**Document text**.
Opened 15 years ago

Closed 11 years ago

Last modified 11 years ago

#12579 closed Bug (fixed)

QuerySet.get_or_create()'s behavior depends on database's uniqueness restrictions

Reported by: Tim Molendijk Owned by: Tim Graham <timograham@…>
Component: Documentation Version: 1.0
Severity: Normal Keywords: get_or_create concurrency race unique documentation
Cc: tomasz.zielinski@…, vijay_shanker Triage Stage: Accepted
Has patch: yes Needs documentation: no
Needs tests: no Patch needs improvement: no
Easy pickings: yes UI/UX: no

Description

QuerySet.get_or_create() works as expected, IFF the kwargs that are provided correspond to database columns with appropriate uniqueness restrictions. In other words: get_or_create() depends on an IntegrityError being raised under certain circumstances. If you have a database that does not do this, f.e. because a table's uniqueness logic cannot be expressed with the database's UNIQUE construct.

For instance:

Given the following table: CREATE TABLE t1 (i INT, flag TINYINT, parent_id INT, PRIMARY KEY (i)) ENGINE = InnoDB;
An additional restriction, one which cannot be expressed in the table definition, is that only one record can exist with flag=1 for every given parent_id.
The following code gives the impression that we enforce said restriction: T1.objects.get_or_create(parent_id=3, flag=1).
But this is a false impression, as two concurrent transactions executing this same code can (and will on a regular basis) result in two records with parent_id=3 and flag=1. This is the result of both transactions trying to get() a record with parent_id=3 and flag=1 before any of them has inserted this record. So both transactions will conclude they need to create{} the record, which will be allowed by the database and thus an inconsistency will enter the database.

Now the ideal scenario would be that race conditions are prevented regardless of how the underlying database table is defined. But I am not sure if this is a feasible approach. At the very least I think people who use get_or_create() need to be aware that it can give rise to concurrency issues, unless they follow some basic guidelines... something like that.

Attachments (1)

12579.diff (970 bytes ) - added by vijay_shanker 12 years ago.
added a paragraph referring get_or_create concurrency issue

Download all attachments as: .zip

Change History (25)

comment:1 by Karen Tracey, 15 years ago

I don't agree that the ideal situation is that Django code strive to prevent race conditions regardless of how the underlying database tables are defined. Rather I believe the ideal situation is that tables be defined such that the database is where race conditions get dealt with. Databases already have to deal with these issues, I don't believe attempting to duplicate their effort correctly in Django is a good idea.

**Exercise aim**.
Please write out the get_or_create ticket, beginning at the words "Description" and stopping after "database's UNIQUE construct.". The listing is separate from the get_or_create ticket.

**Data excerpt**.

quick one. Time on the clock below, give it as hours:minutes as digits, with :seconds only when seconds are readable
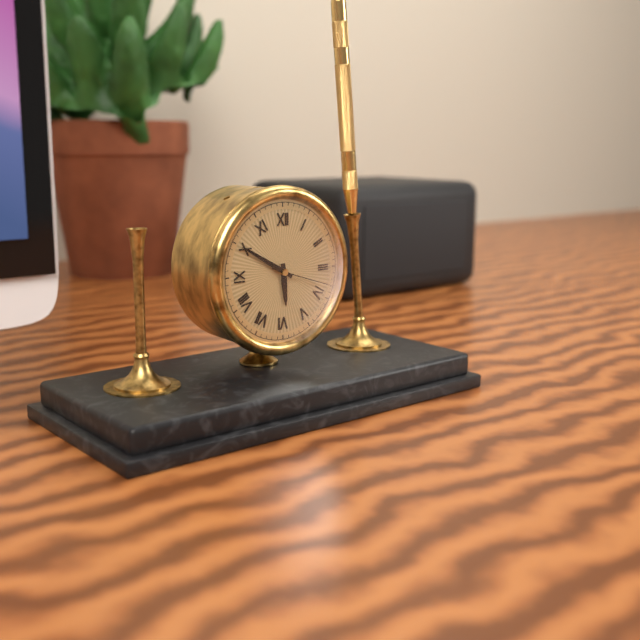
5:50:18
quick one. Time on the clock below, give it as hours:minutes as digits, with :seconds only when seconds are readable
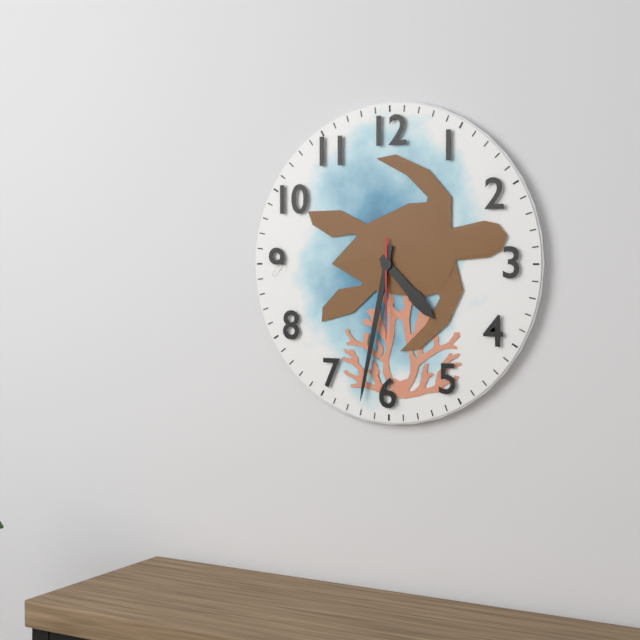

**Correct result**.
Description

QuerySet.get_or_create() works as expected, IFF the kwargs that are provided correspond to database columns with appropriate uniqueness restrictions. In other words: get_or_create() depends on an IntegrityError being raised under certain circumstances. If you have a database that does not do this, f.e. because a table's uniqueness logic cannot be expressed with the database's UNIQUE construct.